Continue north on Alcalá a block and step into La Mano Mágico (on the west side, just below the corner of Murguia, at Alcalá 203, tel./fax 951/516-4275, 10:30 a.m.–3:00 p.m. and 4–8 p.m. Mon.–Sat.). The shop offers both a colorful exposition of crafts from all over Mexico and a patio workshop where artisans work, dyeing wool and weaving examples of the lovely, museum-quality rugs and serapes that adorn the walls.
Across the street, step into Cuchillos Alcalá (Alcalá 206, tel. 951/514-7943, 10 a.m.–8 p.m. Mon.–Sat.) for an interesting selection of cutlery—knives, swords, scissors—and much more from a longtime Oaxacan tradition.
Take a one-block detour west along Matamoros to Casa de Artesaniás (Matamoros 105, corner of Vigil, tel. 951/516-5062, 9 a.m.–8 p.m. Mon.–Sat.). Here, a cooperative of about six dozen Oaxaca artisan families offers a wide handicrafts selection, including rainbows of fantastic alebrijes, from Tilcajete  and Arrazola , a treasury of glistening black pottery from Coyotepec , and preciously embroidered dresses from San Antonino Castillo Velasco .

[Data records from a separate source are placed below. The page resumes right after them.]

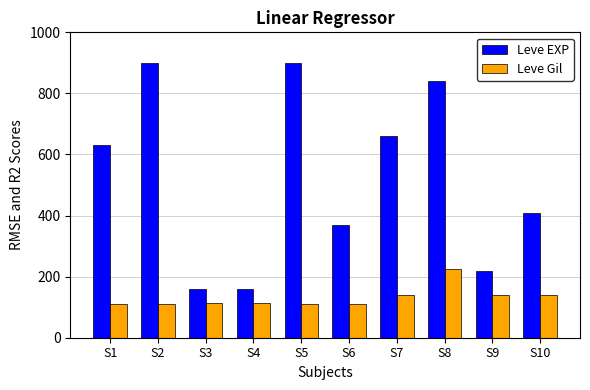

What is the difference between the maximum and minimum values in the Leve Gil series?

112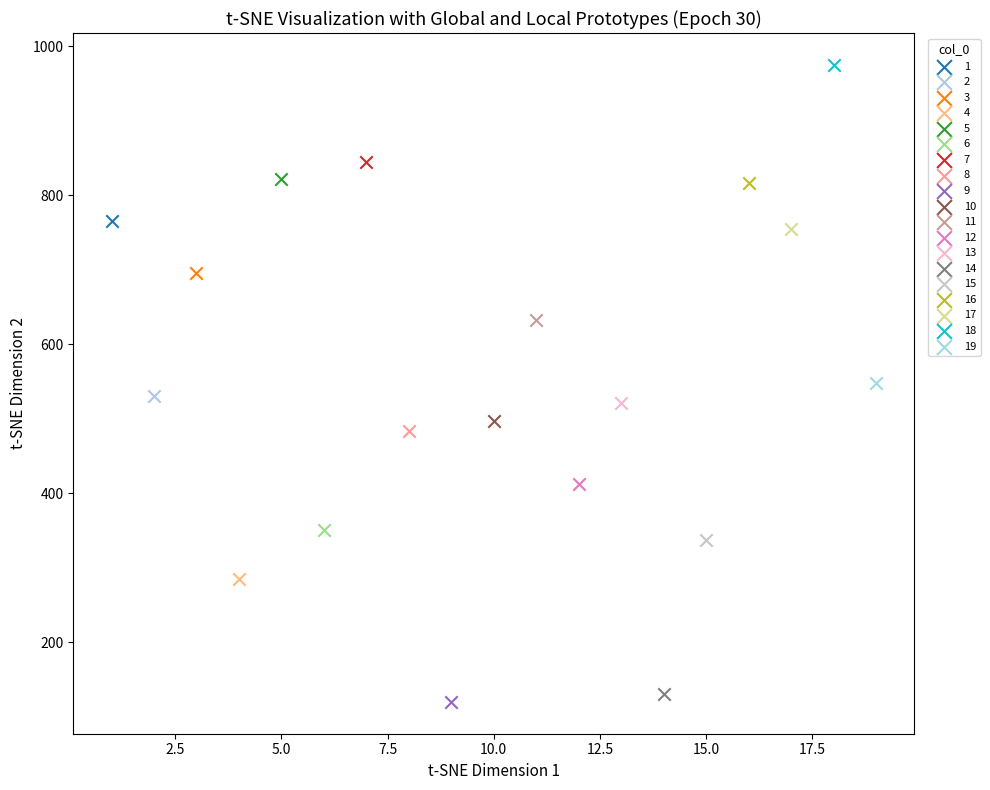

What are all the series names shown in the legend?

1, 2, 3, 4, 5, 6, 7, 8, 9, 10, 11, 12, 13, 14, 15, 16, 17, 18, 19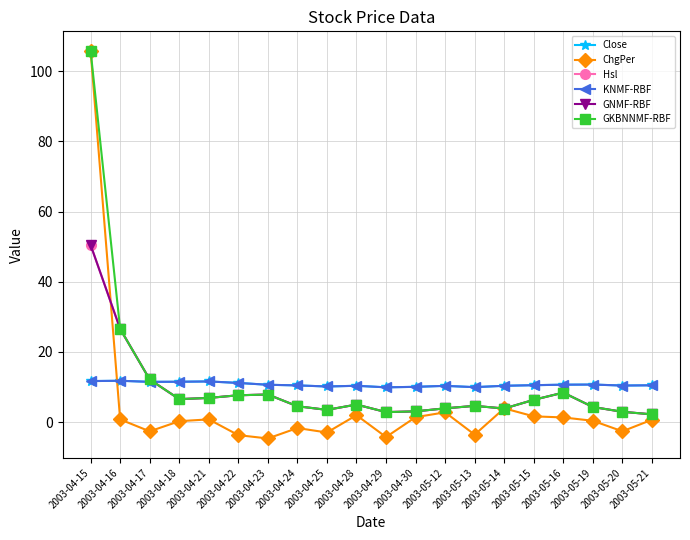

What is the difference between the highest and lowest values at 2003-04-29?

14.2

Return and continue uphill on Alcalá, a block farther north, to the Plaza Alcalá complex, southwest corner of M. Bravo, which has both an outstanding courtyard restaurant and some good shops. Best among them is an exceptional bookstore, Librería Amate (307 Alcal, tel. 951/516-6960, 951/516-7181, amatebooks [at] prodigy [dot] net [dot] mx, 10 a.m.–8 p.m.). Personable owner Henry Wangeman stocks an expertly selected library of English-language books about Mexico, including archaeology, cookbooks, ethnography, guides, history, literature, maps, postcards, and much more.
If you’re interested in fine weavings, step directly across Alcalá to the Tapetes de Teotitlán shop (11 a.m.–7:30 p.m. Mon.–Sat., 1–7 p.m. Sun.) of the Martínez family of the famous Teotitlán del Valle  weaving village. Here, you’re looking at the real thing: fine, mostly traditional designs, made of all-natural dyes.

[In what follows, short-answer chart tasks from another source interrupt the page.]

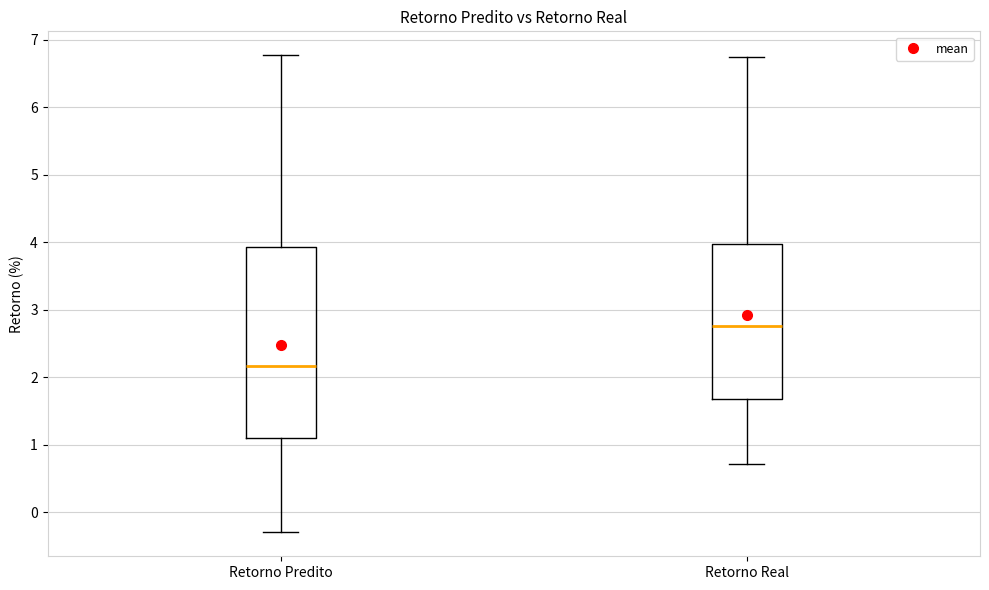

Which box is the tallest, from its lower edge to its upper edge?

Retorno Predito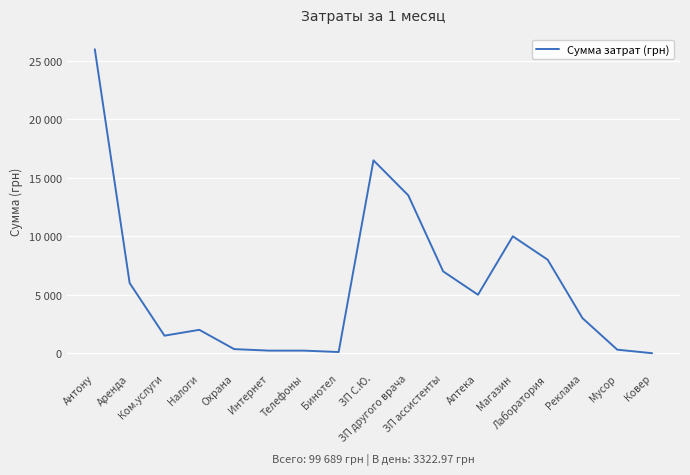

Is this an area chart (filled region under the line)?

No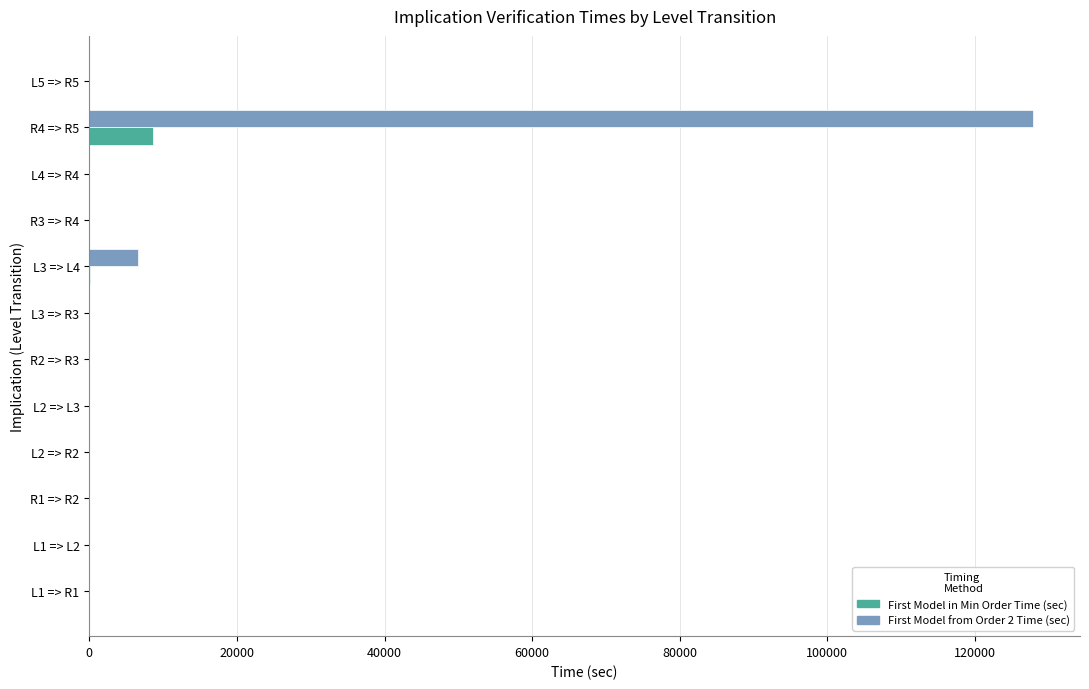

What is the sum of all First Model from Order 2 Time (sec) values?

134481.5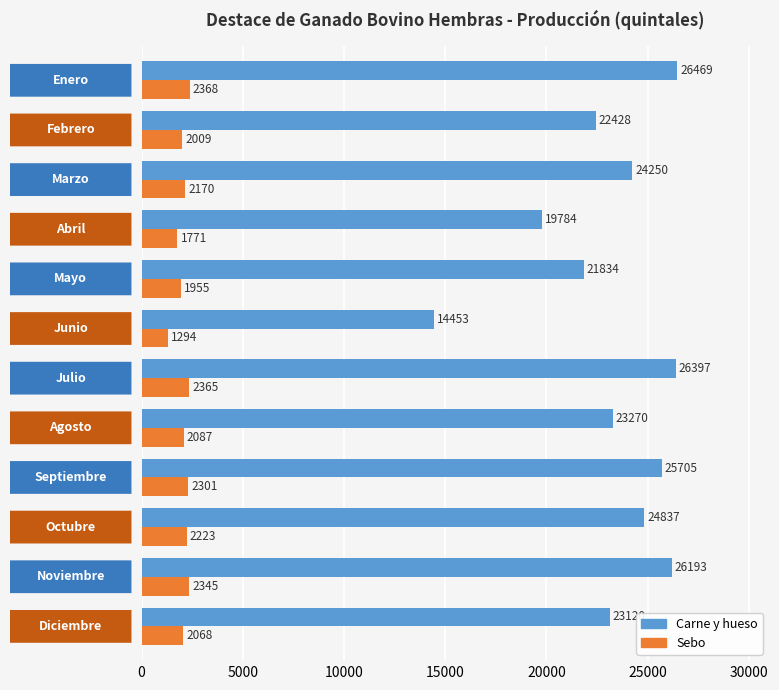

What is the minimum value for Carne y hueso?

14453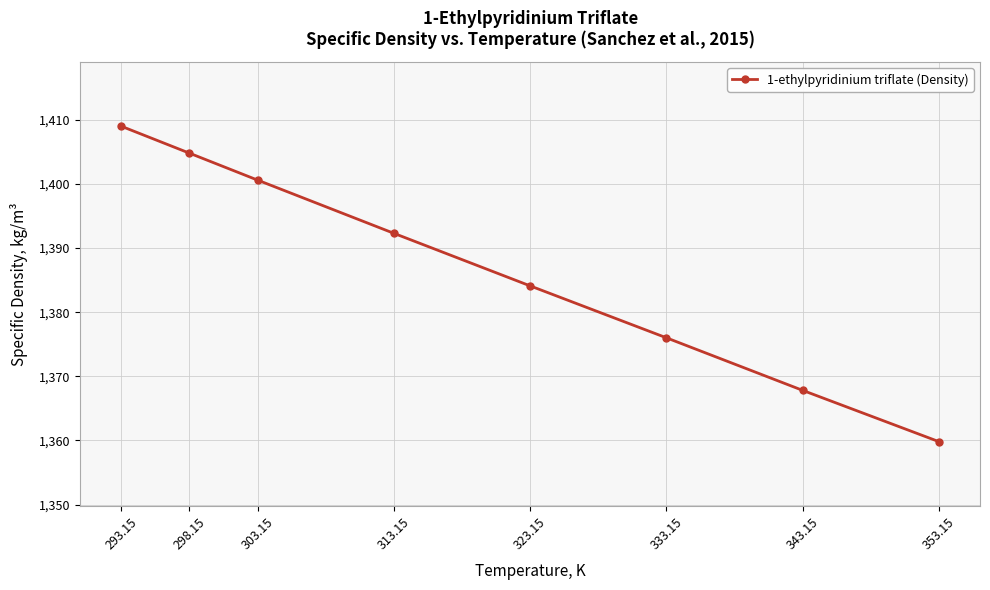

At which label is the value closest to 1384?

323.15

Half a block farther uphill, be sure to look inside Oro de Monte Albán jewelry store (Alcalá 403, tel. 951/514-3813, 10 a.m.–8 p.m. Mon.–Sat., noon–8 p.m. Sun.), across from the Iglesia de Santo Domingo . This extraordinary family-run enterprise carries on Oaxaca’s venerable goldsmithing tradition as the sole licensed manufacturer of replicas from the renowned treasure of Monte Albán  Tomb 7. Besides the luscious, museum-quality reproductions, Oro de Monte Albán offers a fine assortment of in-house silver and gold earrings, charm bracelets, necklaces, brooches, and much more.
While you’re at Alcalá, be sure to peruse the colorful outdoor displays of for-sale local paintings and native-style women’s blouses, skirts, dresses (blusas, enredos, vestidos) and huipiles that decorate Plaza Labastida just south, across Abasolo, from the Santo Domingo church.

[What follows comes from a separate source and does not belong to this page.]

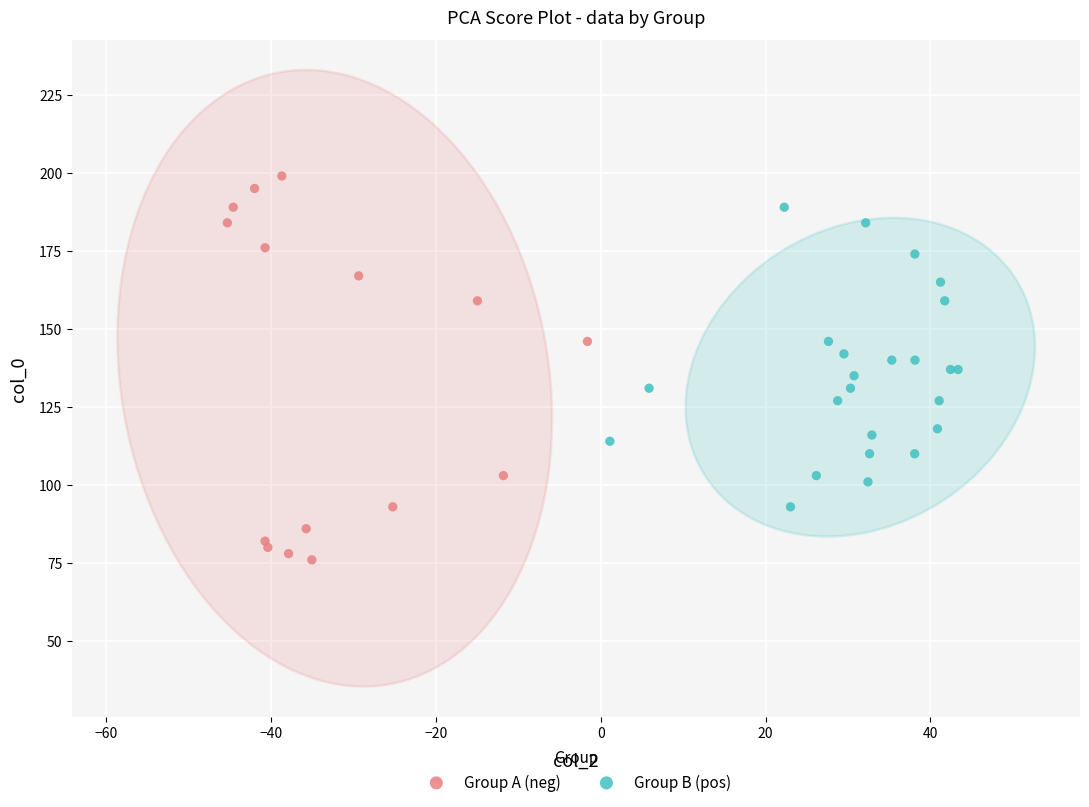

Which series contains the lowest Y value?

Group A (neg)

Rewards await shoppers who are willing to walk a few long blocks farther uphill to the state-run IAO (Instituto Oaxaqueño de las Artesanías) (Garcia Vigil 809, tel. 951/514-4030 or 951/514-0861, 9 a.m.–8 p.m. Mon.–Sat., 9 a.m.–5 p.m. Sun.). You can pick from a broad, authentic, and very traditional selection of carved animals, ceramics, huipiles, masks, tinware, wedding dresses, and much more. Prices vary: cheap on some items and high on others.